In Manhattan, there is no need to drive. The city has a robust public transportation infrastructure that makes it simple to travel by subway, bus, cab, and foot to almost everywhere. While there are many Uber and Lyft options, parking can be difficult and pricey. In the meantime, the metro is always open.
The city of New York moves quickly. Remember to stand on the right side of the escalator so hasty commuters can walk on the left while you move aside to check your phone.
Characters in Times Square can be obnoxious. Tipping is entirely up to you.
How to Navigate
Trains: One of the world’s largest public transportation networks is the New York City subway. It runs on Staten Island and connects Manhattan, Brooklyn, Queens, and the Bronx. The cost of each trip is $2.75. For $33, a seven-day pass that covers both trains and buses is offered.
Buses: A network of buses makes it simple to go to locations that are infrequently served by adjacent train stations as well as to LaGuardia Airport in New York. Bus fares for one person are $2.75. A seven-day transportation pass that covers both trains and buses costs $33. Buses might be useful, but occasionally traffic can make them simple to outwalk.

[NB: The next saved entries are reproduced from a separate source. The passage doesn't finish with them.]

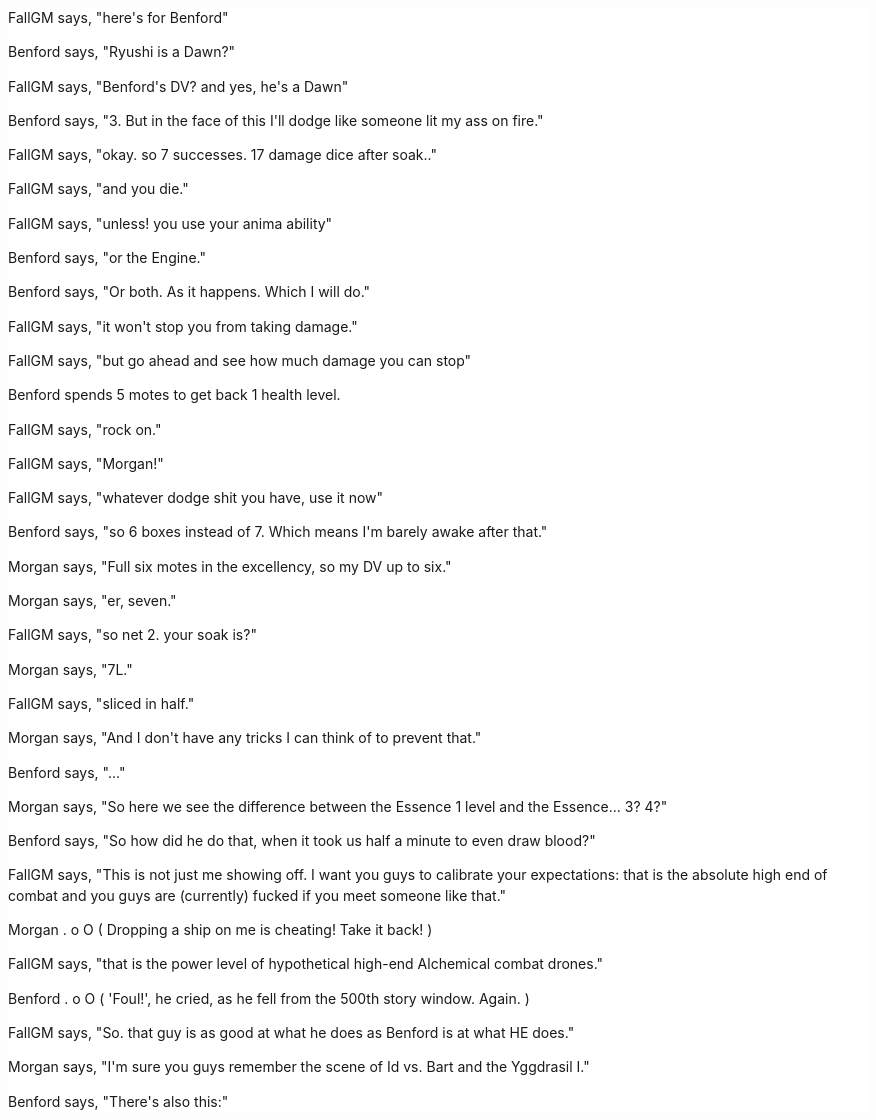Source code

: FallGM says, "here's for Benford"

Benford says, "Ryushi is a Dawn?"

FallGM says, "Benford's DV? and yes, he's a Dawn"

Benford says, "3. But in the face of this I'll dodge like someone lit my ass on fire."

FallGM says, "okay. so 7 successes. 17 damage dice after soak.."

FallGM says, "and you die."

FallGM says, "unless! you use your anima ability"

Benford says, "or the Engine."

Benford says, "Or both. As it happens. Which I will do."

FallGM says, "it won't stop you from taking damage."

FallGM says, "but go ahead and see how much damage you can stop"

Benford spends 5 motes to get back 1 health level.

FallGM says, "rock on."

FallGM says, "Morgan!"

FallGM says, "whatever dodge shit you have, use it now"

Benford says, "so 6 boxes instead of 7. Which means I'm barely awake after that."

Morgan says, "Full six motes in the excellency, so my DV up to six."

Morgan says, "er, seven."

FallGM says, "so net 2. your soak is?"

Morgan says, "7L."

FallGM says, "sliced in half."

Morgan says, "And I don't have any tricks I can think of to prevent that."

Benford says, "..."

Morgan says, "So here we see the difference between the Essence 1 level and the Essence... 3? 4?"

Benford says, "So how did he do that, when it took us half a minute to even draw blood?"

FallGM says, "This is not just me showing off. I want you guys to calibrate your expectations: that is the absolute high end of combat and you guys are (currently) fucked if you meet someone like that."

Morgan . o O ( Dropping a ship on me is cheating! Take it back! )

FallGM says, "that is the power level of hypothetical high-end Alchemical combat drones."

Benford . o O ( 'Foul!', he cried, as he fell from the 500th story window. Again. )

FallGM says, "So. that guy is as good at what he does as Benford is at what HE does."

Morgan says, "I'm sure you guys remember the scene of Id vs. Bart and the Yggdrasil I."

Benford says, "There's also this:"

Ferries: In good weather, using a ferry is one of the greatest methods to get between the boroughs of New York. Staten Island, the eastern side of Manhattan, the western shore of Brooklyn, and Queens are all connected via ferries. Each ride costs $2.75. On New York ferries, passes for the subway and buses are not accepted. Staten Island Ferry rides are uncharged.
Taxis: Cabs are readily available throughout Manhattan, but can be a bit elusive in some areas of Brooklyn, Queens, and the Bronx. Northern Manhattan and the outskirts of Manhattan are served by green taxis. Look for a cab with its light on, then raise your arm to hail it. All cabs in New York City must accept credit cards and have meters.